An object is thrown vertically into the air. Considering air resistance, the object's time coming down compared to its going up is______?
less
more
zero
the same

Answer 1

Answer:

Its answer is more as when ball is going upward, air resistance supports the motion but when ball comes down, air resistance opposes the motion.

Answer 2

Answer:

The object's time coming down compared to its going up is more.

Explanation:

Here,

The acceleration due to gravity is denoted by g.

Let the retardation due to the air drag is denoted by a.

The speed at the highest point is denoted by v.

Let the speed of the object thrown vertically into the air be u.

The time of the upward motion is denoted by $t_{u}$.

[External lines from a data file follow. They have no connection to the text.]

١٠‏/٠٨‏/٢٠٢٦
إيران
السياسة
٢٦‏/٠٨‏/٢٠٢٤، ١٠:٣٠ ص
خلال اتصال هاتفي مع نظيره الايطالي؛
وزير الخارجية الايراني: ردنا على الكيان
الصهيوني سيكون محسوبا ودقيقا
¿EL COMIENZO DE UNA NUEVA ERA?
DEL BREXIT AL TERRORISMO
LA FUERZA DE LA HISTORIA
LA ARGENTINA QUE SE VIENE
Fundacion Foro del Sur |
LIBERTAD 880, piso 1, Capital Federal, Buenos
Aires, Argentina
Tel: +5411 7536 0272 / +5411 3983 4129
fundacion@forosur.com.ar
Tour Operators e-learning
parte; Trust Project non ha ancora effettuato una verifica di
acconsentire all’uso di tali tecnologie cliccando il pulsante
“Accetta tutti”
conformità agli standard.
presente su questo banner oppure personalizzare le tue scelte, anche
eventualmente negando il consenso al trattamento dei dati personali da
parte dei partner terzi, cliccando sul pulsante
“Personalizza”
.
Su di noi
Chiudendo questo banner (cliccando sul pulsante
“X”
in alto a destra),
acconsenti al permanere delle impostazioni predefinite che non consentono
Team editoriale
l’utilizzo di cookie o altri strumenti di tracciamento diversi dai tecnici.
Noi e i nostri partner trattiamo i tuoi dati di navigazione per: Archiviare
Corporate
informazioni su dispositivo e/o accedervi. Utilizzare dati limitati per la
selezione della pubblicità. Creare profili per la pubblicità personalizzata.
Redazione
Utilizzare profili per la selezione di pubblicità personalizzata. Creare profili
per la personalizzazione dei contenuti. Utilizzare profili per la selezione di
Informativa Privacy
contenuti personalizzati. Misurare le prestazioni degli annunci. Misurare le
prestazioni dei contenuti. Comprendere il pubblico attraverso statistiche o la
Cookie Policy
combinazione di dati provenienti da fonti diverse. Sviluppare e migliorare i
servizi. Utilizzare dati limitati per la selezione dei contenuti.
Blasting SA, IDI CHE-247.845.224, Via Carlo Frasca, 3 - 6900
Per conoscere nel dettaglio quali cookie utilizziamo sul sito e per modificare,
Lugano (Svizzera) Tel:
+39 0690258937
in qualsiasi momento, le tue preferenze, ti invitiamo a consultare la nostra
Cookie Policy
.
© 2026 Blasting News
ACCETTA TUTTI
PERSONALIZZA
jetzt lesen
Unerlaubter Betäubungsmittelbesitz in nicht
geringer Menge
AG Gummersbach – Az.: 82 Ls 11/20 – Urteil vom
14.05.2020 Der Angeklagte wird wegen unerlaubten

The time of the downward motion is denoted by $t_{d}$.

The net acceleration of the object for upward motion is denoted by $a_{u}$.

The net acceleration of the object for downward motion is denoted by $a_{d}$.

Now,

v = 0m/s

u and g are constant.

Now,

For the upward motion,

$a_{u}$ = g + a

Then,

By the equation,

$v=u-a_{u}t_{u} \\0=u-(g+a)t_{u} \\t_{u} = \frac{u}{g+a}$       .......(1)

Now,

For the downward motion,

$a_{d}$ = g - a

Then,

By the equation,

$v=u-a_{d}t_{d} \\-u=0-(g-a)t_{d} \\t_{d} = \frac{u}{g-a}$...........(2)

By comparing equations 1 and 2,

$t_{d}$ > $t_{u}$                 ∴ The lesser the denominator higher the time.

So, the object's time coming down compared to its going up is more.